CINCINNATI — Behind a quiet storefront on California Avenue, Seaonta Stewart is building a legacy.
"I've got two kids," Stewart said. "I'm definitely trying to leave something where they can help their friends out."
The 42-year-old entrepreneur owns athletic-wear business Creative Clothing 513, which is two doors down from his childhood home. The store sits in the shadows of several shuttered storefronts.
"Bond Hill needs a lot," Stewart said. "Bond Hill needs opportunity. Bond Hill needs community support."
A 2018 Brookings Institution study suggests predominantly African-American neighborhoods across the country are still coping with the results of a practice called 'redlining.'
Redlining was born from the Great Depression.
As a part of the New Deal, loan programs helped people finance their homes, but to decide who got those loans, the government created color-coded maps.

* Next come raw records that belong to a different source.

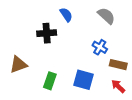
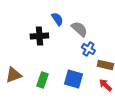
gray semicircle: (106, 16) -> (79, 29), moved
brown triangle: (18, 65) -> (13, 75), moved

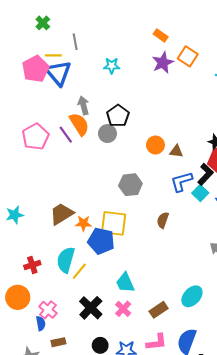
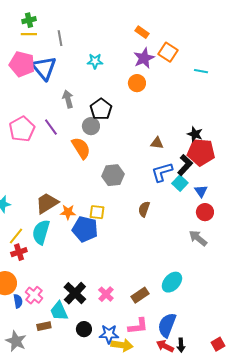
green cross: (43, 23) -> (29, 20), turned 32
yellow line: (53, 55) -> (29, 34), moved
pink pentagon: (35, 69) -> (22, 64), turned -30
orange semicircle: (79, 124) -> (81, 148), moved
orange circle: (155, 145) -> (137, 83), moved
yellow square: (114, 223) -> (97, 212), size x0.6
cyan semicircle: (66, 260) -> (41, 232), moved
yellow line: (79, 271) -> (16, 236), moved
cyan trapezoid: (125, 283) -> (59, 311), moved
blue semicircle: (41, 323) -> (18, 301), moved

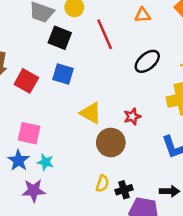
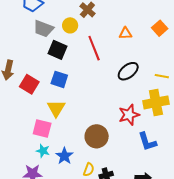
yellow triangle: (91, 113) -> (56, 108), moved, turned 30
red star: (132, 117) -> (129, 115), moved, size x1.5
pink square: (29, 133) -> (42, 129), moved
blue star: (19, 160) -> (64, 156), moved

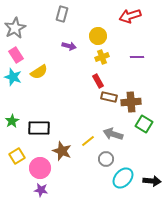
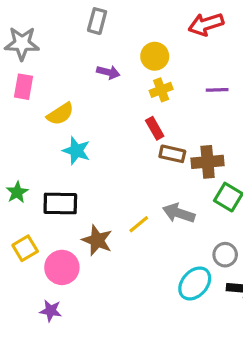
gray star: (15, 28) -> (22, 43), turned 30
pink rectangle: (16, 55) -> (23, 87), turned 42
cyan star: (13, 77) -> (76, 151), moved
gray circle: (106, 159) -> (225, 255), moved
purple star: (41, 190) -> (51, 311), moved

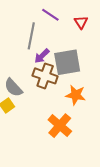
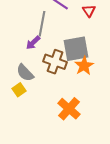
purple arrow: (42, 56) -> (33, 43), moved
orange star: (76, 95) -> (84, 66), moved, turned 30

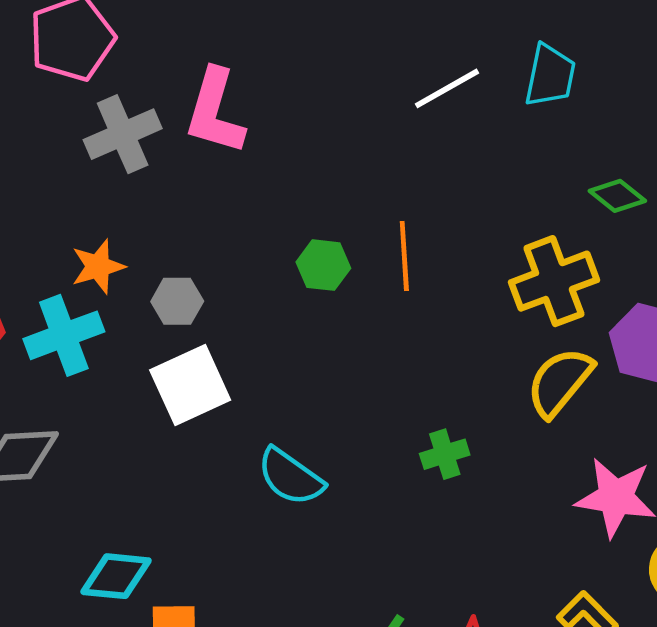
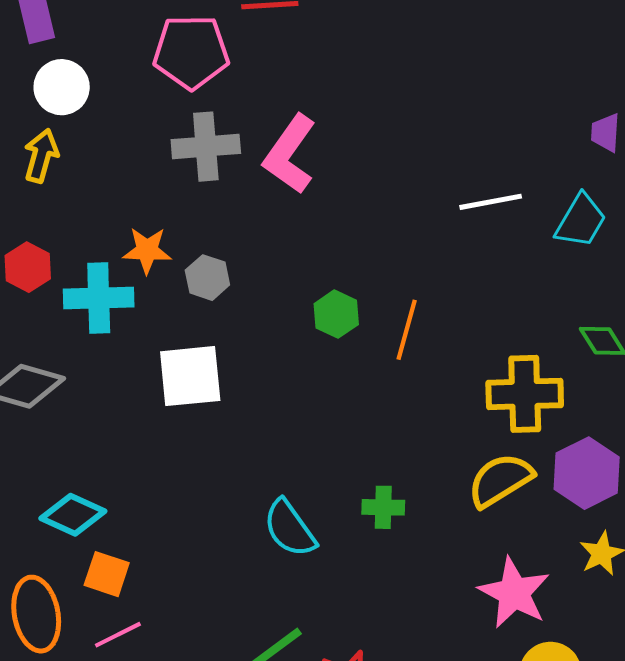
gray hexagon: (177, 301) -> (207, 278), moved
cyan semicircle: (290, 477) -> (290, 528), moved

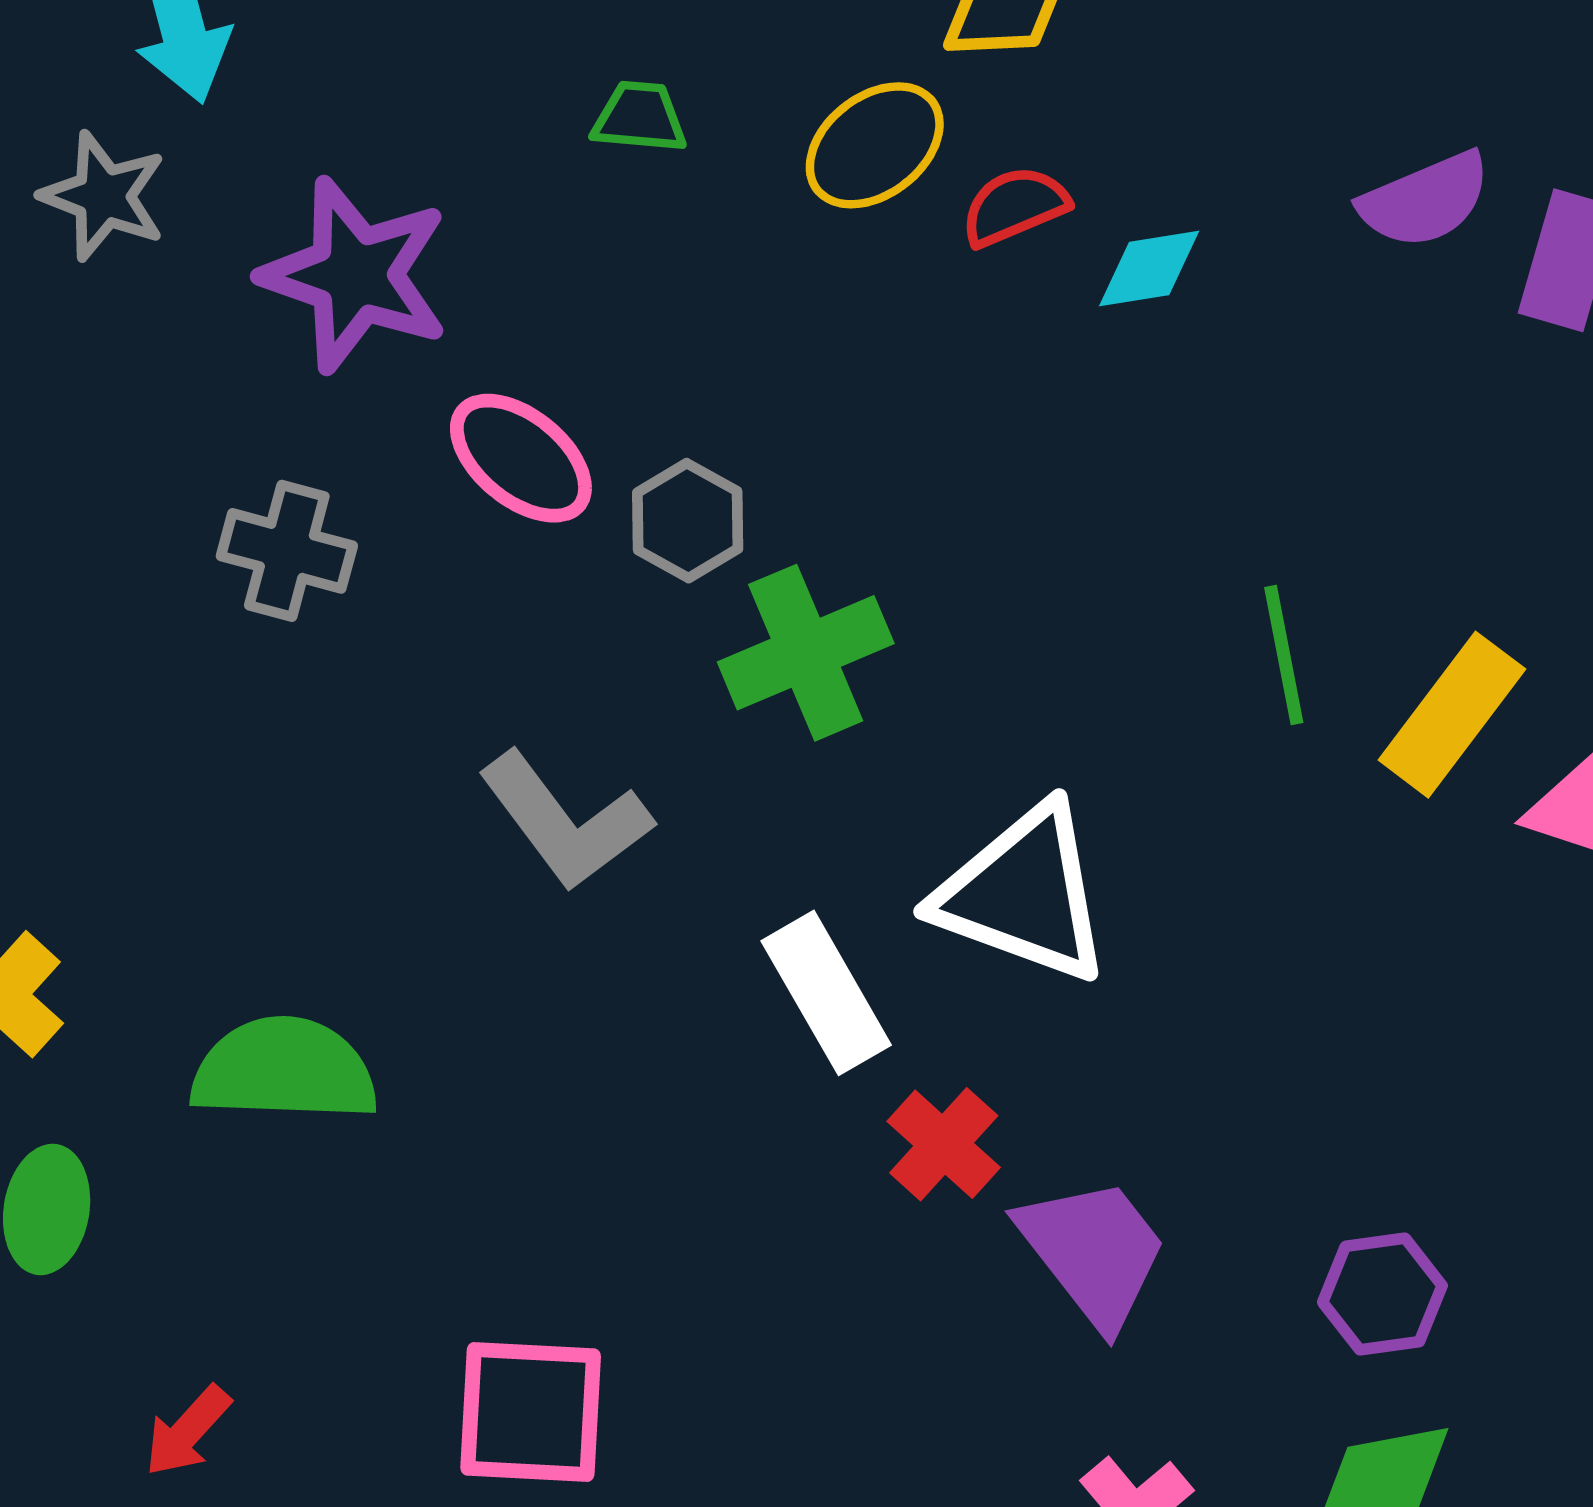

Green neighborhoods were considered good investments, while red neighborhoods were bad, hence the term redlining.
The areas most frequently discriminated against, and in the red parts of the maps, were black inner-city neighborhoods.
"They would identify these communities on a map and it would basically become a barrier. Thou shalt not pass as far as applying for loans," UC Assistant Professor of Sociology Dr. Maliq Matthew said. "Even though we can no longer legally redline, the impressions that redlining gave of which communities are desirable or not desirable still exist."

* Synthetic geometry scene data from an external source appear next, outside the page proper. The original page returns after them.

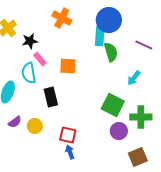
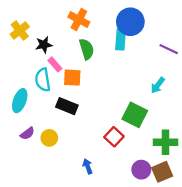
green semicircle: (111, 52) -> (87, 49), moved
orange square: (68, 66) -> (72, 78), moved
black rectangle: (51, 97) -> (67, 106), turned -54
green cross: (141, 117) -> (165, 142), moved
purple circle: (119, 131) -> (141, 170), moved
red square: (68, 135) -> (114, 137), moved, turned 30

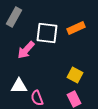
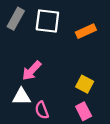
white square: (47, 33) -> (47, 21), moved
pink arrow: (26, 50) -> (32, 71), moved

Matthew often uses a simple analogy when explaining this to his students. He compares the long-term effects of discrimination to a classroom full of right-handed desks bolted to the floor during a time when left-handedness was looked down upon.
"Those ideas may change but the structure still remains and the impact of the structure still remains," he said. "Wealth is generational, so if you've robbed generation after generation of these communities of the wealth that they could have been building, those cumulative effects are still living."
Cincinnati homes in majority black neighborhoods are worth an average of 8.7 percent less than homes in majority white neighborhoods, according to the Brookings Institution study. While there is a jarring disparity in the valuation of these properties, the Home Ownership Center of Greater Cincinnati is one of several local institutions looking to break this cycle. The agency helps people buy and maintain homes, no matter what the value of a person’s home is.
President and CEO Rick Williams says there's no easy way to achieve equity. Avoiding gentrification in devalued neighborhoods, however, is key.
"We want to concentrate on the existing homeowners,” Williams said. “Not turn our work into a big, huge displacement strategy where it's about bringing in others in order to make a neighborhood whole.”
Williams said working to level the playing field for homeowners in predominantly African-American neighborhoods has universal benefits. "If these neighborhoods had the correct values attached to them, if the homeowners in those neighborhoods were also elevating as they do in other neighborhoods, then the entire community would be elevating in that way.
"Those are billions that the community is losing," Williams said. "It cannot just be isolated to just one sector of the community."